___ Records to process
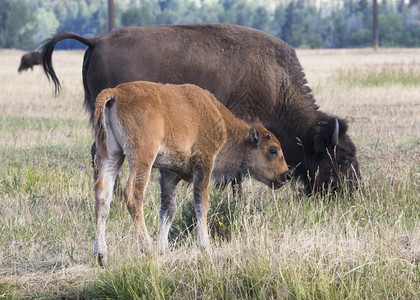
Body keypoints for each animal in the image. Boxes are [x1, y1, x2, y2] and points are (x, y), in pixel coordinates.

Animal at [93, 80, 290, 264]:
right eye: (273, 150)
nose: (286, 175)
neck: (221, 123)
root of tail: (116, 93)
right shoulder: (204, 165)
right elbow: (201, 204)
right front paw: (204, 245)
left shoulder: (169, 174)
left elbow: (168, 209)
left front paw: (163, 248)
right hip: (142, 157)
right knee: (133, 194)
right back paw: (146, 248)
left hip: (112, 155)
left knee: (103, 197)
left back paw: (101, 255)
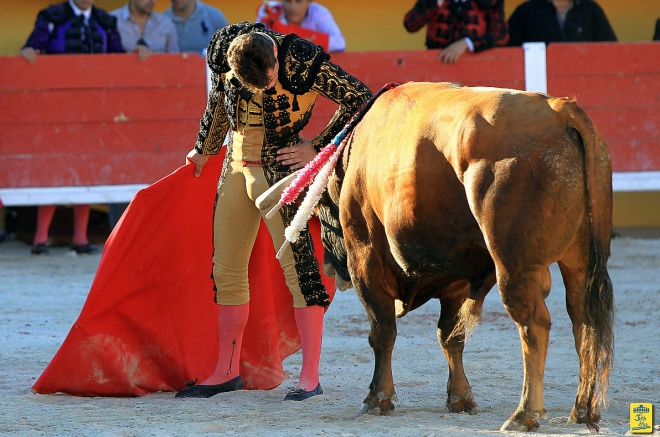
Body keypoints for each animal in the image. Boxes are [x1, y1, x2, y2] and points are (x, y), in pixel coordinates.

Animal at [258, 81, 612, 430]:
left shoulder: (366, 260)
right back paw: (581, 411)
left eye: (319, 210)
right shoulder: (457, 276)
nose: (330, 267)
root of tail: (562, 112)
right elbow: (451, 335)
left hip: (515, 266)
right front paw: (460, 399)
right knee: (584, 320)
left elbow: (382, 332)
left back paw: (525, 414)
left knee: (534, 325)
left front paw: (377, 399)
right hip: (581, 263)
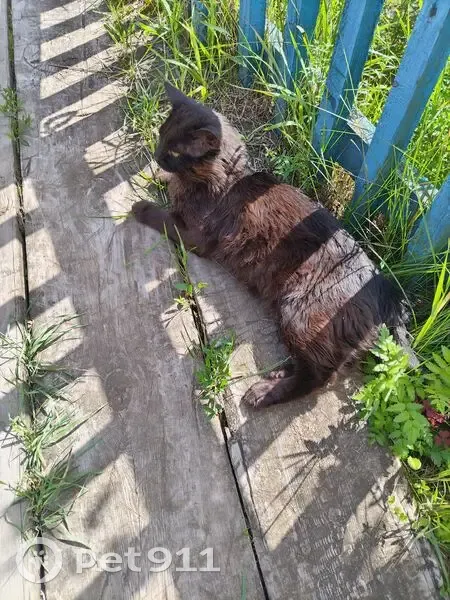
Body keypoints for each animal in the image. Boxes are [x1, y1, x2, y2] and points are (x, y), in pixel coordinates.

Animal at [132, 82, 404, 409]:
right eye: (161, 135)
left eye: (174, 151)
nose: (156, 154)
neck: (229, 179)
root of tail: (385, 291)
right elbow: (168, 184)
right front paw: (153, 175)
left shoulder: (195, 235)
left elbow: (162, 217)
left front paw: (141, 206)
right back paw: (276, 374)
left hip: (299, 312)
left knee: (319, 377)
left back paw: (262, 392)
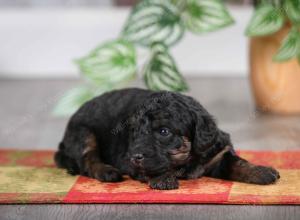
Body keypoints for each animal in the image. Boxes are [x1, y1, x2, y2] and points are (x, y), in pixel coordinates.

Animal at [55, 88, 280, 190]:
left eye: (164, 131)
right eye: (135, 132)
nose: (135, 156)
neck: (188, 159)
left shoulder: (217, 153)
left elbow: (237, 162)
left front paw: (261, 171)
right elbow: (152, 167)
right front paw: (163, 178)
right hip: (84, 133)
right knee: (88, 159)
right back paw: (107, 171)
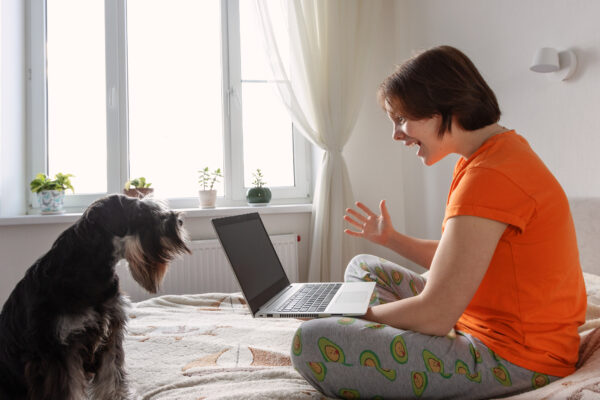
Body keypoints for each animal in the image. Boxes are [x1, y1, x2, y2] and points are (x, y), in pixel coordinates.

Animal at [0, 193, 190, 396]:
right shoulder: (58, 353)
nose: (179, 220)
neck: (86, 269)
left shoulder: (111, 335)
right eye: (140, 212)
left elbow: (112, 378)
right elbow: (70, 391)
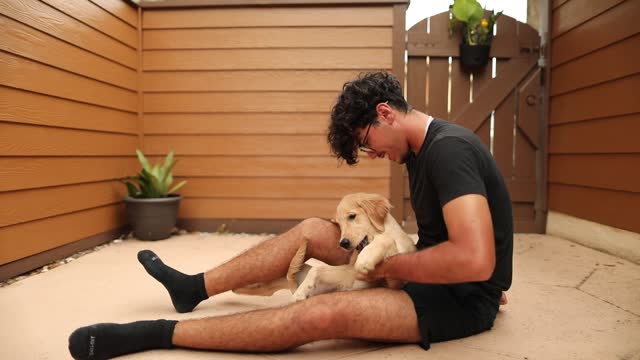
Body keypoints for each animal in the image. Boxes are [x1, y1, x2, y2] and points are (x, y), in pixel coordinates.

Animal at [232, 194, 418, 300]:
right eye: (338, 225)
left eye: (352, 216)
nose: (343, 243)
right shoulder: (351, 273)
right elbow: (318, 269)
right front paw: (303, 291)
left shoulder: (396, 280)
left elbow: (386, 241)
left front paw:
______
(Work instructions) Output the entries above exactly. Drop the pictures.

(Your solution)
Body keypoints for each animal in the image. Boxes are [x1, y1, x2, y2] and points are (x, y), in pixel coordinates.

Animal at [93, 80, 290, 264]:
right eye: (273, 150)
nose: (286, 175)
neck: (221, 123)
root of tail: (116, 93)
right shoulder: (204, 165)
right elbow: (201, 204)
right front paw: (204, 245)
left shoulder: (169, 174)
left elbow: (168, 209)
left front paw: (163, 248)
right hip: (142, 157)
right knee: (133, 194)
right back paw: (146, 248)
left hip: (112, 155)
left knee: (103, 197)
left back paw: (101, 255)
Body keypoints for each animal in the image. Boxes are [x1, y1, x2, y2] and points are (x, y), in pixel coordinates.

Animal at [258, 81, 612, 430]:
left shoulder: (366, 260)
right back paw: (581, 411)
left eye: (319, 210)
right shoulder: (457, 276)
nose: (330, 267)
root of tail: (562, 112)
right elbow: (451, 335)
left hip: (515, 266)
right front paw: (460, 399)
right knee: (584, 320)
left elbow: (382, 332)
left back paw: (525, 414)
left knee: (534, 325)
left front paw: (377, 399)
right hip: (581, 263)
Body keypoints for each animal in the image. Boxes are [x1, y1, x2, y2] and points are (x, y), in pixel coordinates.

Animal at [132, 82, 404, 409]:
right eye: (161, 135)
left eye: (174, 151)
nose: (156, 154)
neck: (229, 179)
root of tail: (385, 291)
right elbow: (168, 184)
right front paw: (153, 175)
left shoulder: (195, 235)
left elbow: (162, 217)
left front paw: (141, 206)
right back paw: (276, 374)
left hip: (299, 312)
left knee: (319, 377)
left back paw: (262, 392)
Body keypoints for each animal in the image. Boxes are [x1, y1, x2, y2] and points are (x, y), in pixel coordinates.

Animal at [55, 88, 280, 190]:
left eye: (164, 131)
right eye: (135, 132)
nose: (135, 156)
neck: (188, 159)
left shoulder: (217, 153)
left elbow: (237, 162)
left front paw: (261, 171)
right elbow: (152, 167)
right front paw: (163, 178)
right hip: (84, 133)
right knee: (88, 159)
right back paw: (107, 171)
Body keypoints for each animal in the image. Boxes are [x1, y1, x2, y2] and points are (x, y), in pixel coordinates.

Animal at [0, 193, 190, 396]:
right shoulder: (58, 353)
nose: (179, 220)
neck: (86, 269)
left shoulder: (111, 335)
right eye: (140, 212)
left elbow: (112, 378)
right elbow: (70, 391)
Body keypoints for each animal in the image. Boxes are [x1, y1, x2, y2] and points are (x, y), in pixel coordinates.

Animal at [232, 194, 418, 300]:
right eye: (338, 225)
left eye: (352, 216)
nose: (343, 243)
right shoulder: (351, 273)
right elbow: (318, 269)
right front paw: (303, 291)
left shoulder: (396, 280)
left elbow: (386, 241)
left front paw:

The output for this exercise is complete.